DATA LISTING ::
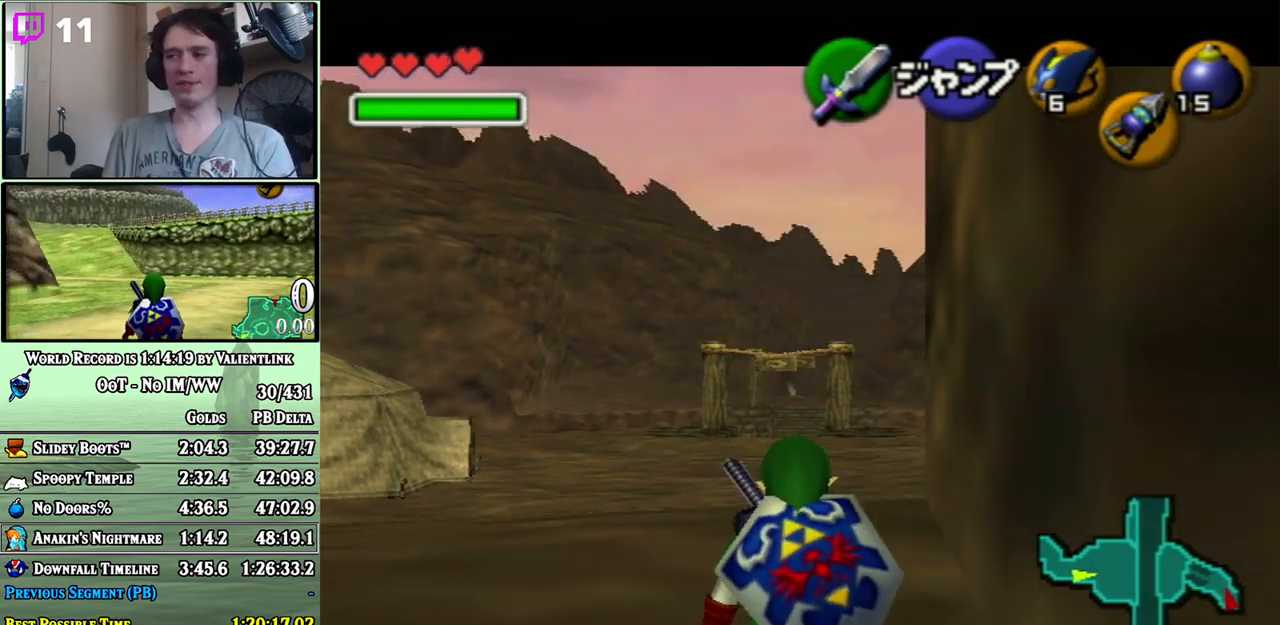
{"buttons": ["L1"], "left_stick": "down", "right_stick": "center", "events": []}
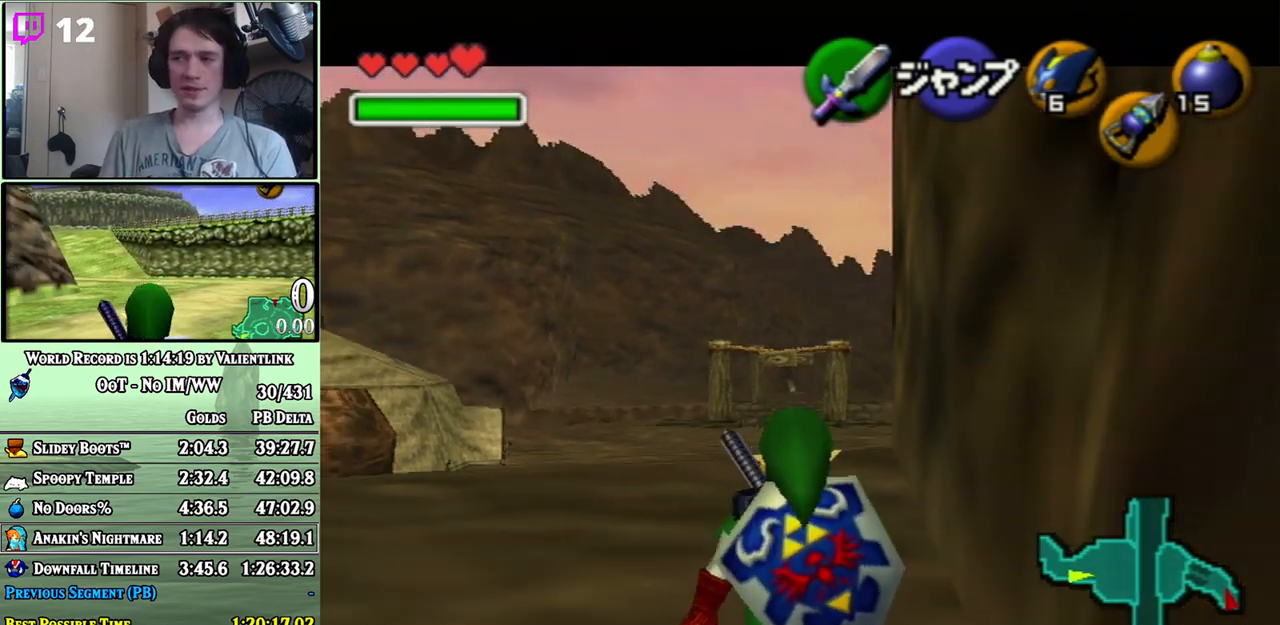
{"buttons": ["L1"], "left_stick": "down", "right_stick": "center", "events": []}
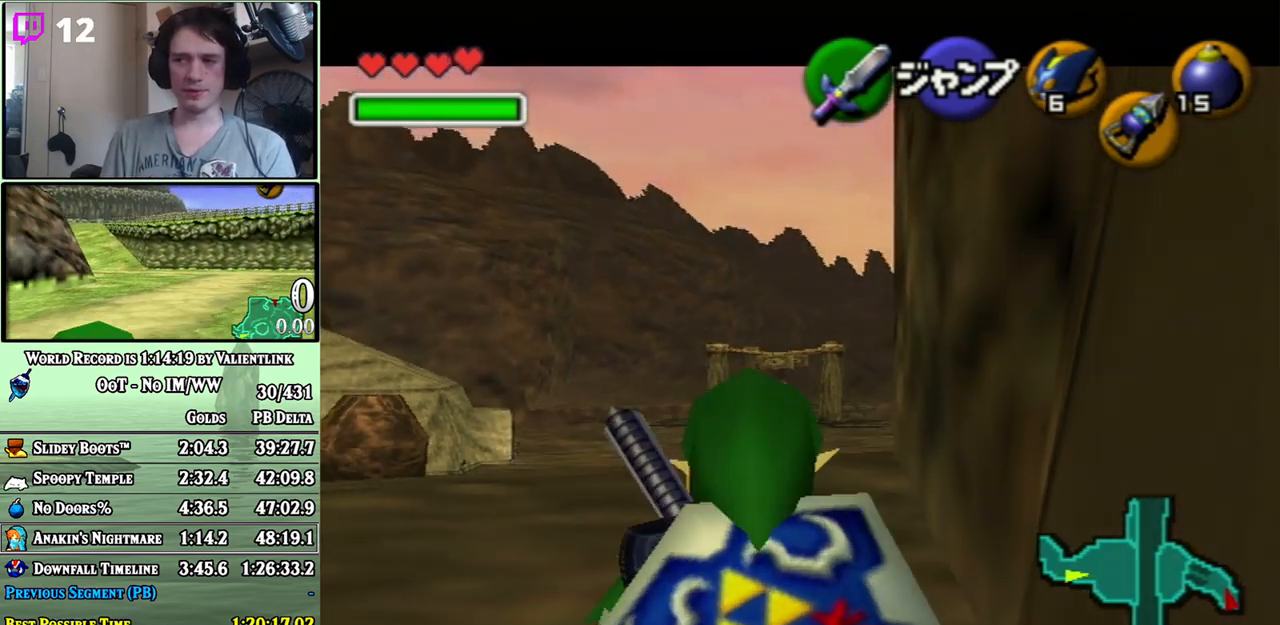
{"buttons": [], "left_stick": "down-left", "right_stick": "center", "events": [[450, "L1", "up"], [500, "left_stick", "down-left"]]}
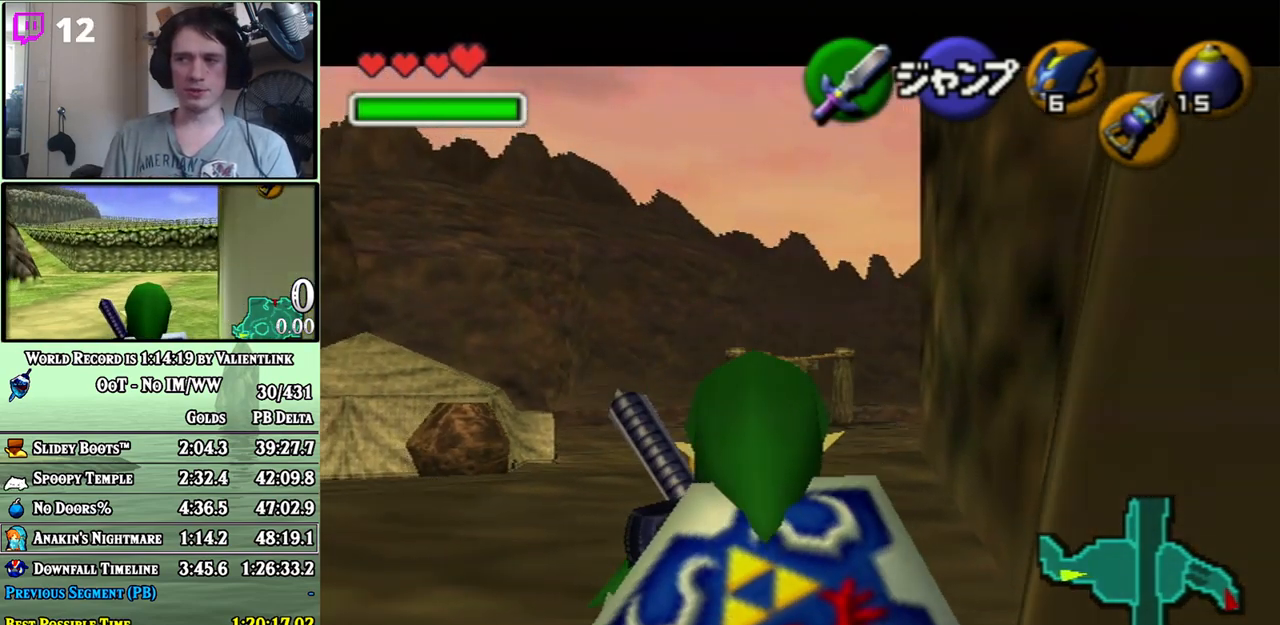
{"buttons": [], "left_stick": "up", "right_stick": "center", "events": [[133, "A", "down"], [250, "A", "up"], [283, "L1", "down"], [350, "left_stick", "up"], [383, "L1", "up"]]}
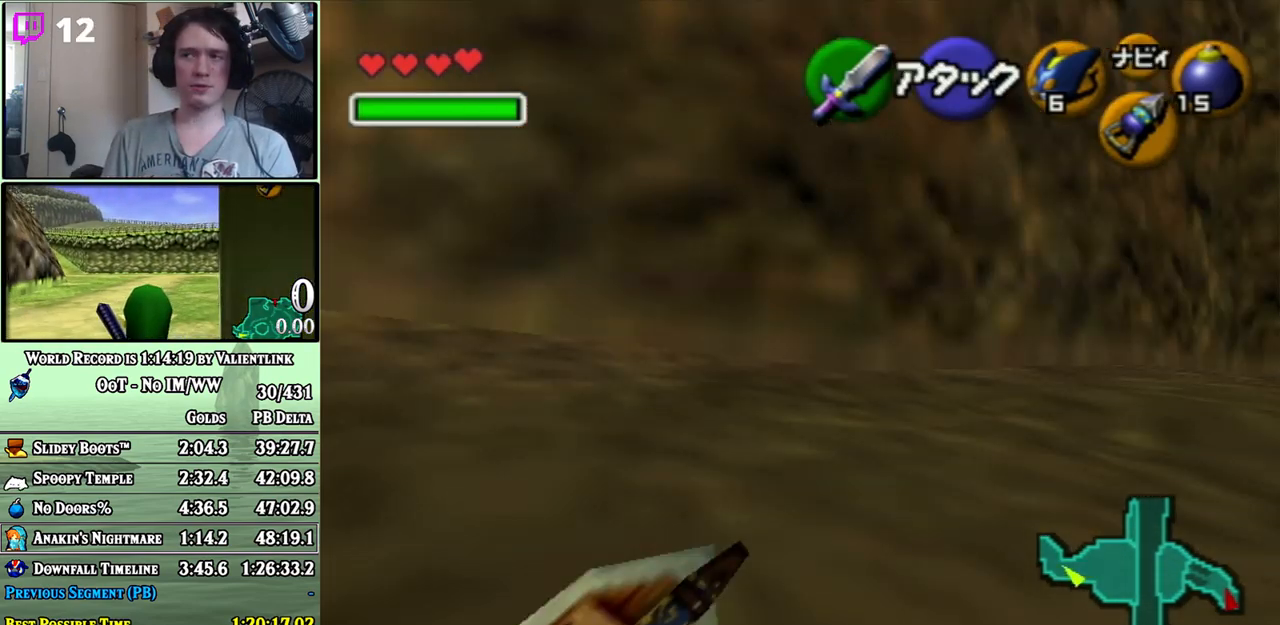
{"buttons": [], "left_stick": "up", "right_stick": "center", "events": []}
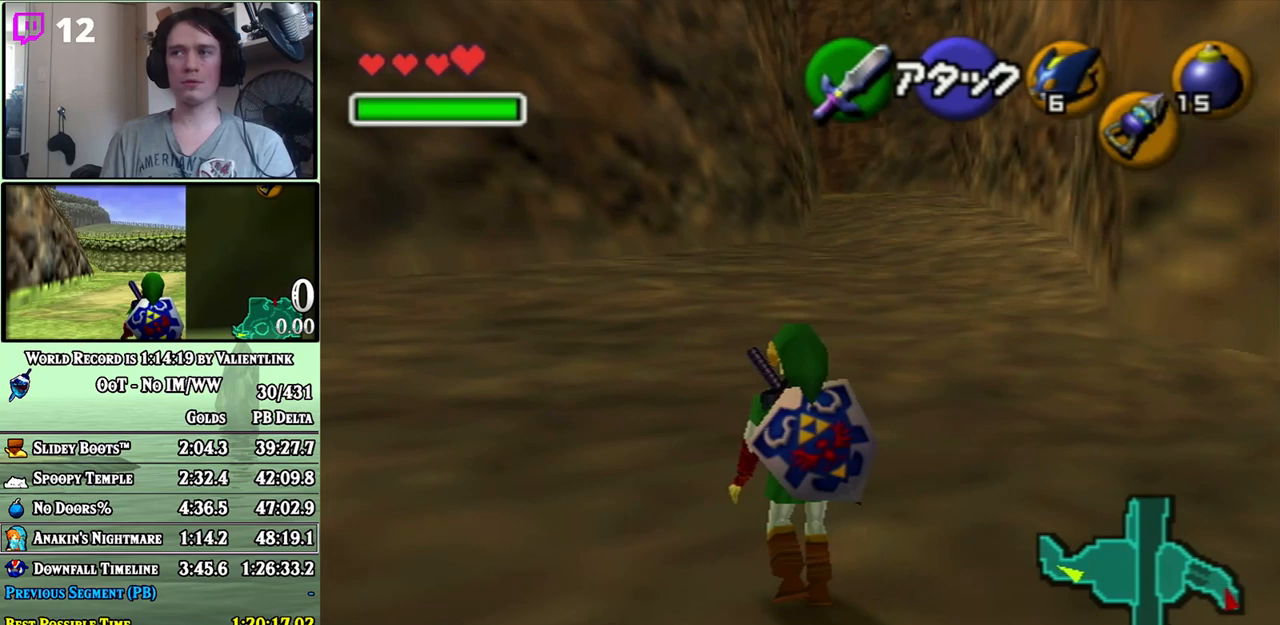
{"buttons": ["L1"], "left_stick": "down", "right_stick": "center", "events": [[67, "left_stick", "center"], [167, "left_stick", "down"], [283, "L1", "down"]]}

TASK :: Once more, please print the whole listing exactly, omitting each image.

EXERCISE OUTPUT ::
{"buttons": ["L1"], "left_stick": "down", "right_stick": "center", "events": []}
{"buttons": ["L1"], "left_stick": "down", "right_stick": "center", "events": []}
{"buttons": [], "left_stick": "down-left", "right_stick": "center", "events": [[450, "L1", "up"], [500, "left_stick", "down-left"]]}
{"buttons": [], "left_stick": "up", "right_stick": "center", "events": [[133, "A", "down"], [250, "A", "up"], [283, "L1", "down"], [350, "left_stick", "up"], [383, "L1", "up"]]}
{"buttons": [], "left_stick": "up", "right_stick": "center", "events": []}
{"buttons": ["L1"], "left_stick": "down", "right_stick": "center", "events": [[67, "left_stick", "center"], [167, "left_stick", "down"], [283, "L1", "down"]]}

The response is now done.